Second, it is much more advantageous for local communities to sell biocultural products independently and pursue a full “benefit capture” strategy than to rely on multinational corporations for potential “advantage,” which is a more labor-intensive and time-consuming process. The primary assumption is that local communities will benefit from development and profit-sharing, which will maximize the protection of biodiversity resources.


“The Biological Diversity Act of 2002” was enacted to protect biological diversity, encourage the use of biological resources-derived products in a sustainable way, and ensure a fair and equal allocation of the benefits of resource use and ancient traditions. The Biodiversity Act has a progressive vision and includes provisions for the preservation of traditional knowledge. Implementing its provisions could result in significant changes for local communities and traditional knowledge holders. This legislation’s current implementation strategy, which is in desperate need of improvement, has been restricted to documenting knowledge in the creation of the PBR.
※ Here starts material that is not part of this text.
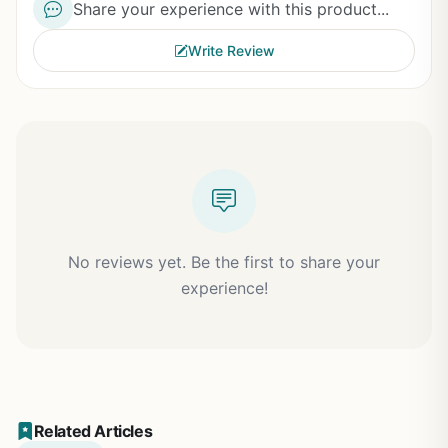
Share your experience with this product...
Write Review
No reviews yet. Be the first to share your
experience!
Related Articles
The PVFR Act of 2001, which recognizes farmers as both cultivators and stewards of the agricultural gene pool as well as breeders who have successfully developed a number of varieties, has the potential to safeguard biodiversity in the agricultural sector. “According to Section 14(c) of the Act, such farmer’s varieties must be registered by the farmer, a farmer’s association (Section 16(d) of the PVP Act, 2001), or any other person authorized by the farmer to submit such an application (Section 16E, PPVFR Act 2001) ”. This law acknowledged long-standing customs like planting, harvesting, and sharing farm produce—practices that are still crucial to modern ideas like organic farming and plantations with abundant resources.


Protection of biodiversity is necessary for a sustainable society where people can utilize natural resources without disproportionately harming them. Local communities and traditional residents, who are the true custodians of the knowledge and resources derived from biodiversity, are greatly impacted by IPR. A friendly IPR rule will effectively defend native people from exploitation and biopiracy for commercial gain and will promote the expansion of knowledge and creativity using the products of the biodiversity system.